Il ritorno in C2 al XXI Settembre in un derby del 1991 insieme a Iacovone e Bisci. |
Nel 1989 giocai i primi tre mesi ancora a Molfetta, poi ci fu lo scambio tra me e Caldarola, che giocava nel Matera, ed entrambi tornammo nelle nostre rispettive città. Anche in questo caso, a malincuore dico che fu una scelta sbagliata: presi molto meno di quanto mi era stato promesso, la società era di nuovo senza soldi, e persino i premi partita li metteva in palio il mister Aldo Raimondi, con cui ho avuto un gran bel rapporto ed al quale sono molto legato. Quello fu un anno intermedio, l'anno seguente arrivarono Salerno e Marinaro in società e Pasquino in panchina. Come a Trani tre anni prima, vincemmo campionato Interregionale e Scudetto Dilettanti, anche se per me fu una stagione piuttosto sfortunata: partii titolare e giocai sempre fino all'inizio del girone di ritorno. Prima dello scontro diretto con il Pisticci ebbi un grave problema di intossicazione da medicinali che mi tenne lontano dal campo per ben quattro mesi. Tornai in campo a Rende all'ultima di campionato e poi scesi in campo da titolare a Gangi nella gara di ritorno dello spareggio promozione. Quell'occasione significava il mio ritorno alla vita calcistica; rientrare da titolare dopo una malattia che aveva messo a rischio la mia vita, per difendere il 2-0 dell'andata in un'autentica battaglia, dove ad esempio Paolo Adorisio al primo contrasto si ruppe la testa, era quasi una rinascita. Difendemmo a denti stretti lo 0-0 e festeggiammo la promozione in C2, ma il giorno dopo fu grande la mia delusione quando scoprii su tutti i giornali che per una svista dovuta forse a motivi di pretattica iniziale il mio nome nella formazione titolare non figurava in nessun tabellino. Restai a Matera, tornando tra i professionisti per altri due anni in C2, poi ebbi una lesione ai legamenti del ginocchio e fui mollato dalla società. Provarono a chiamarmi Iannella a Lamezia ed anche la Juve Stabia, ma mi stavo curando da solo e non ce la feci a riprendere in tempi brevi, e nel 1993 a soli 26 anni ho lasciato il calcio giocato. Mi aiutò a risollevarmi Nino Crapulli, a cui sono molto grato, che oltre ad aiutarmi in quei primi tempi nel lavoro mi fece tornare a giocare, una volta ripreso dall'infortunio, nella squadra di calcio a 5 che militava in serie B: fu una gran bella esperienza, da difensore segnai 15 gol in 16 partite, poi ho vinto un concorso e mi sono trasferito per lavoro a Modena.

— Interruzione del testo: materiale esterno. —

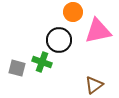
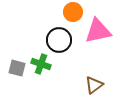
green cross: moved 1 px left, 2 px down
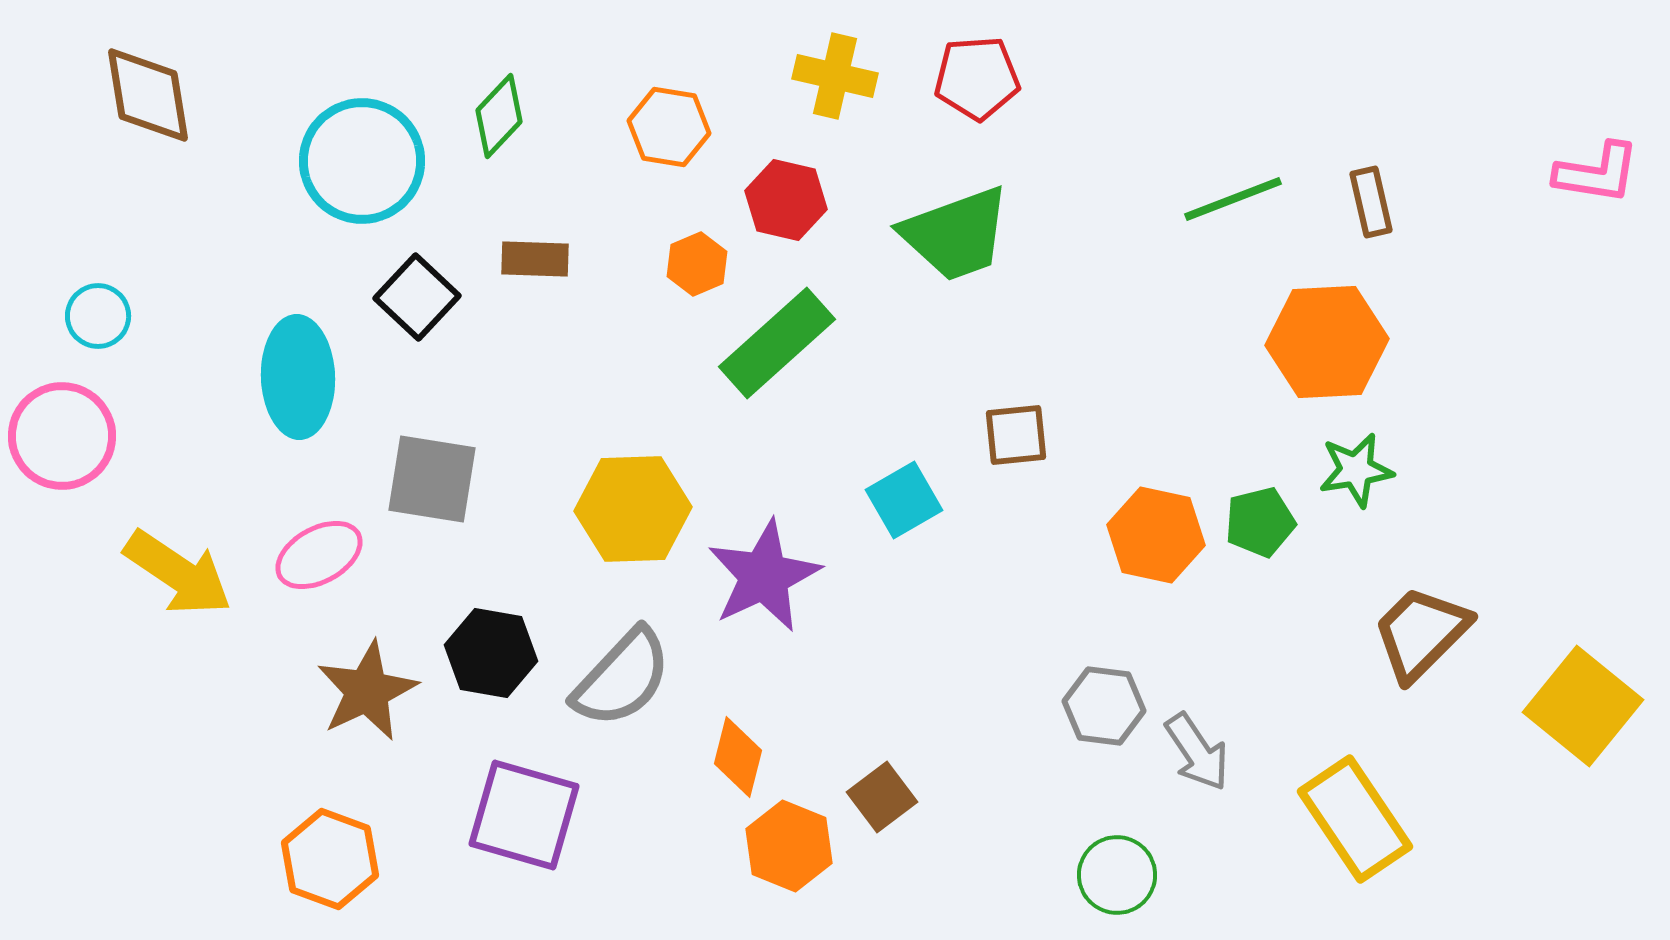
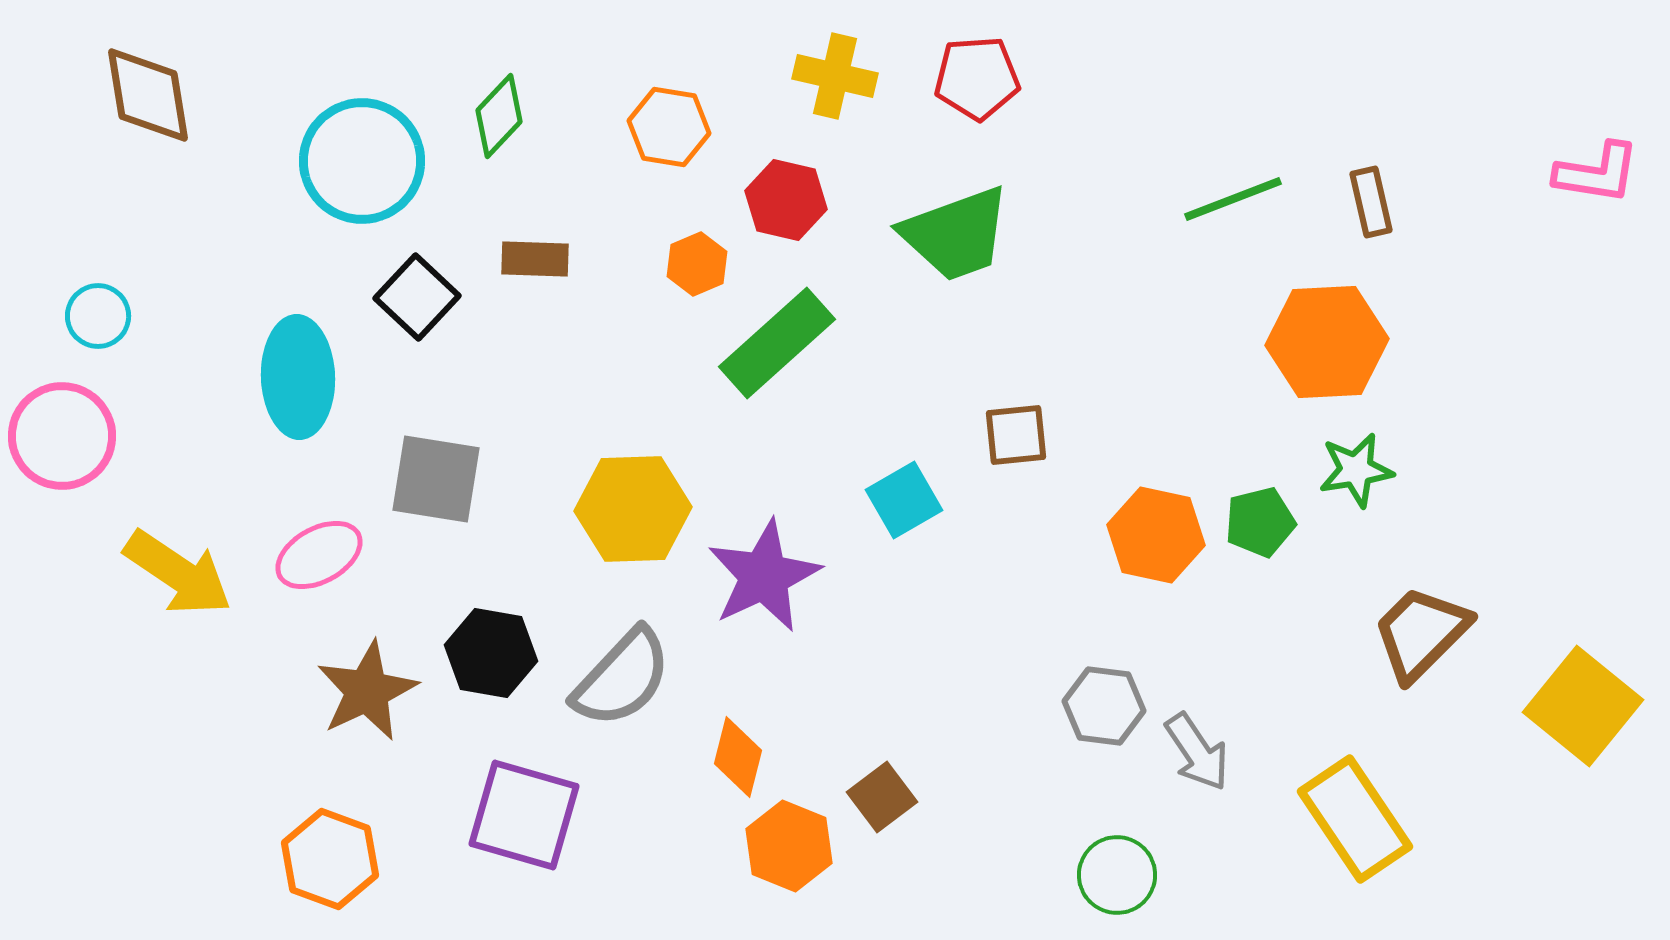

Quali sono le tue considerazioni finali sulla tua esperienza calcistica e sul calcio in generale?
Nonostante le varie vicissitudini ho avuto tante belle soddisfazioni, anche se con un pizzico di fortuna in più avrei potuto avere una carriera più brillante; il nostro grande capitano Mimmo Tanzi mi diceva che anche al 50% riuscivo a giocarmela alla pari degli avversari. Credo che molte piccole realtà, specialmente al sud, potrebbero durare per anni a buoni livelli investendo sui vivai e facendo una seria programmazione. Invece la storia calcistica degli ultimi decenni ci mostra tante meteore e tante gloriose società fallite e ripartite da zero: eppure ci sono altri esempi magnifici di piccole realtà che hanno raggiunto grandi risultati senza svenarsi, grazie proprio alla sana programmazione ed ai vivai.